WHAT THE TASK ASKS. Below this line is the material. Write out only its lines from the one containing "Futures and Options trading may n" through the one containing "The Atomic Show", both kept, exactly.
════════════════════
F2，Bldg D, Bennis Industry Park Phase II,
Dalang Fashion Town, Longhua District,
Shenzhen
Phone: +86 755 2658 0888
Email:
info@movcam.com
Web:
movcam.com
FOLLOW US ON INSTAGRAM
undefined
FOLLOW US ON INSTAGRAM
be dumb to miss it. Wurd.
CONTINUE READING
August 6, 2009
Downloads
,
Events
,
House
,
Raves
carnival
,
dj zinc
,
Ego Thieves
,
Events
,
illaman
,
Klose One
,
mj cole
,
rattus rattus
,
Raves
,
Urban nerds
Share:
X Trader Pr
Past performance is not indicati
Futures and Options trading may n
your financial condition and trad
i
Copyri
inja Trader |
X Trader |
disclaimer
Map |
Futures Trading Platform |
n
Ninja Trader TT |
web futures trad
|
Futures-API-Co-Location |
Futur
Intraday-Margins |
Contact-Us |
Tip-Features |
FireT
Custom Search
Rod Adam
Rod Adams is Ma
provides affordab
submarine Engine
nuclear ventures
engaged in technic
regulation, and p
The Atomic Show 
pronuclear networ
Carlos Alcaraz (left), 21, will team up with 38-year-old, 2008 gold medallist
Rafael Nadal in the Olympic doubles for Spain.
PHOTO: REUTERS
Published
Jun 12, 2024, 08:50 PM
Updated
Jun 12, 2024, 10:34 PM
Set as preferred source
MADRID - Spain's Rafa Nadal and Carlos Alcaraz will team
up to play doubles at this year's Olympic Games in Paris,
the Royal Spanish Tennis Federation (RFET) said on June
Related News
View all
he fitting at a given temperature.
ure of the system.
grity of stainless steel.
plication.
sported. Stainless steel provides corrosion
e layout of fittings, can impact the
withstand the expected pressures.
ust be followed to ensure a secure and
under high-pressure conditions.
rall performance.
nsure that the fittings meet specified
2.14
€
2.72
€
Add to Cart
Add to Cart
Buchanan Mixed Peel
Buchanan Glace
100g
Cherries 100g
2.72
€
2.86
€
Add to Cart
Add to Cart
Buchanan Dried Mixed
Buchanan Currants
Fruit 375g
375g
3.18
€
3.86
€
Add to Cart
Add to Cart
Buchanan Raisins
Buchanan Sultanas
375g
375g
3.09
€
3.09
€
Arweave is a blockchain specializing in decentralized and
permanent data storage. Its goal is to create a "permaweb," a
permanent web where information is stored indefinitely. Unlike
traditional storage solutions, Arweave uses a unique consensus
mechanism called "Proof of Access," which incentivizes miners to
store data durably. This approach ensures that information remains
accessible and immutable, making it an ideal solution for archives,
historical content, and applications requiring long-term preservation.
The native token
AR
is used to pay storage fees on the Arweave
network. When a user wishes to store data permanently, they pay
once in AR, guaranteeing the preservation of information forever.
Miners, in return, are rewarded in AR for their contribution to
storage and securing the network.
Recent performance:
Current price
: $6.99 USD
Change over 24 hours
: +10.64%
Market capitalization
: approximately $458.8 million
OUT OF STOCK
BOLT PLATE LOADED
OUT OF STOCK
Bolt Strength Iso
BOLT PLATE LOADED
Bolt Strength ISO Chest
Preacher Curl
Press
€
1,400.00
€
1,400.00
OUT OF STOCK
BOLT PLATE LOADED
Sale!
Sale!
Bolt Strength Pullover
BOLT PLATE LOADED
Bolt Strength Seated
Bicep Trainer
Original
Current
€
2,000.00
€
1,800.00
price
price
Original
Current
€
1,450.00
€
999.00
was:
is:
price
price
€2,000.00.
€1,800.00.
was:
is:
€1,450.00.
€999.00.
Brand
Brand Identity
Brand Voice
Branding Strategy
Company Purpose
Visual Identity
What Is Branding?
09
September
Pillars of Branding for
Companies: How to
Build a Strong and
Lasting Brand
════════════════════
OUTPUT FOR THIS TASK.
Futures and Options trading may n
your financial condition and trad
i
Copyri
inja Trader |
X Trader |
disclaimer
Map |
Futures Trading Platform |
n
Ninja Trader TT |
web futures trad
|
Futures-API-Co-Location |
Futur
Intraday-Margins |
Contact-Us |
Tip-Features |
FireT
Custom Search
Rod Adam
Rod Adams is Ma
provides affordab
submarine Engine
nuclear ventures
engaged in technic
regulation, and p
The Atomic Show 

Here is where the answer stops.